Bayesian machine learning and Self-Assembly

This project falls within the Physical Sciences, Mathematical Sciences and Information and Communication Technologies EPSRC research themes, being specifically relevant to the Artificial intelligence technologies, Computational and theoretical chemistry, and Biophysics and soft matter physics EPSRC research areas. The project will involve training deep neural networks (DNNs) to predict the outcome of self-assembling processes (e.g. polycubes [6] and DNA origami [1,2,3]), where standard algorithms either do not exist, or do not scale well. There will be also be investigating the source of generalisation in DNNs - continuing a line of work which has already produced several novel results (see e.g. [7]). This work justifies a Bayesian approach to DNNs that has already produced methods that lead to better generalisation (e.g. Multi-SWAG and ensemble methods in general). DNA origami has shown an impressive ability to assemble nanoscale structures and devices with high fidelity. DNA origami exploits the specificity of Watson-Crick base pairing to fold up a long single-stranded DNA "scaffold" (typically the genome of the M13 virus) by the addition of hundreds of different short DNA "staple" strands that bind to two or more specific scaffold domains. One limitation is that if one wants to make structures made from multiple types of origami each has to be first assembled separately because of the common M13 scaffold, before mixing the assembled origamis to further assemble into the final structure. Although now a very widely-used technique, a detailed understanding of the mechanisms of DNA origami self-assembly is still lacking. Nor is it clear how to control or direct the assembly process. One of the problems in achieving this control is the large space spanned by the variables that could potentially influence the assembly, not only those associated with the conditions (e.g. annealing schedule, relative strand concentrations) but those of the design space (e.g. staple binding patterns, sequence). Machine learning potentially provides a means to navigate such large spaces, learning the design rules to control assembly as it goes.

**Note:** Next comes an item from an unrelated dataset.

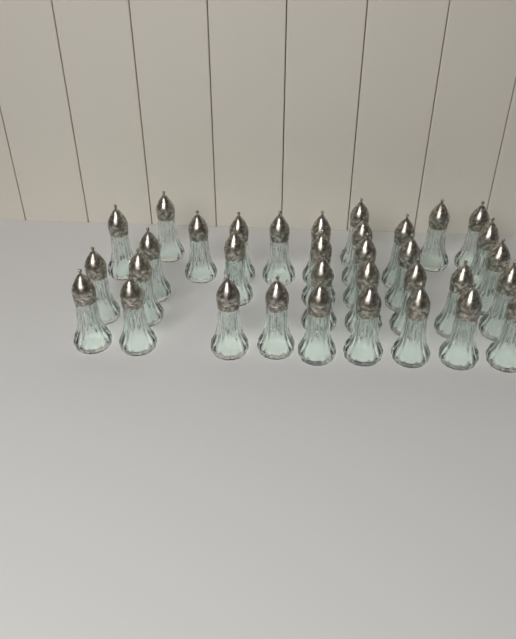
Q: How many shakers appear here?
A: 34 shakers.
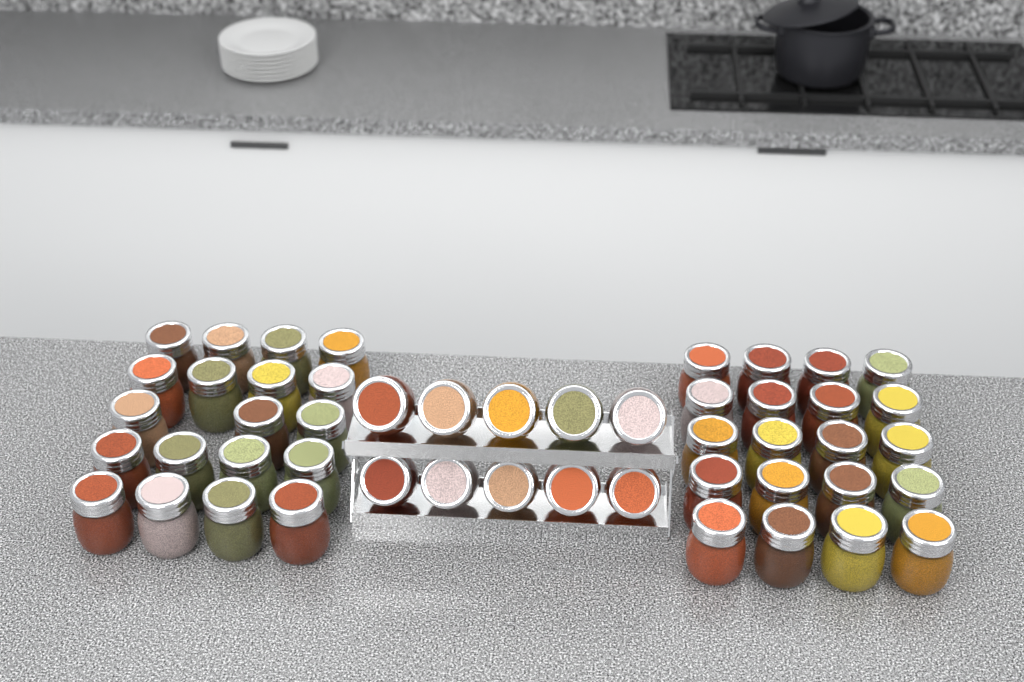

In this project we intend to combine this domain-level model with machine learning to explore how to control origami assembly. A key target will be to learn how to direct assembly to one of multiple origami products in a one-pot assembly system. The aim would be to produce a DNN-based algorithm that can predict the annealing schedule, relative strand concentrations and the control of other relevant parameters that speeds up the production of DNA origami, without sacrificing yield. This is expected to be the first model of its kind and may significantly aid the practical production of DNA origami. Other self-assembling systems (e.g. polycubes [6]) are simpler environments and are likely to be useful environments to understand precisely what a DNN has learned - interpretability being an important current question. Bayesian methods (e.g. deep ensemble learning) will allow us to see the confidence with which the model makes its predictions - and is likely to allow us to determine what class of polyominoes the network struggles with. In order to better understand the predictions of various models, studying how they arrive at their predictions will be crucial. We will continue work from [5,7], where the question of why DNNs generalise well is studied with a Bayesian perspective.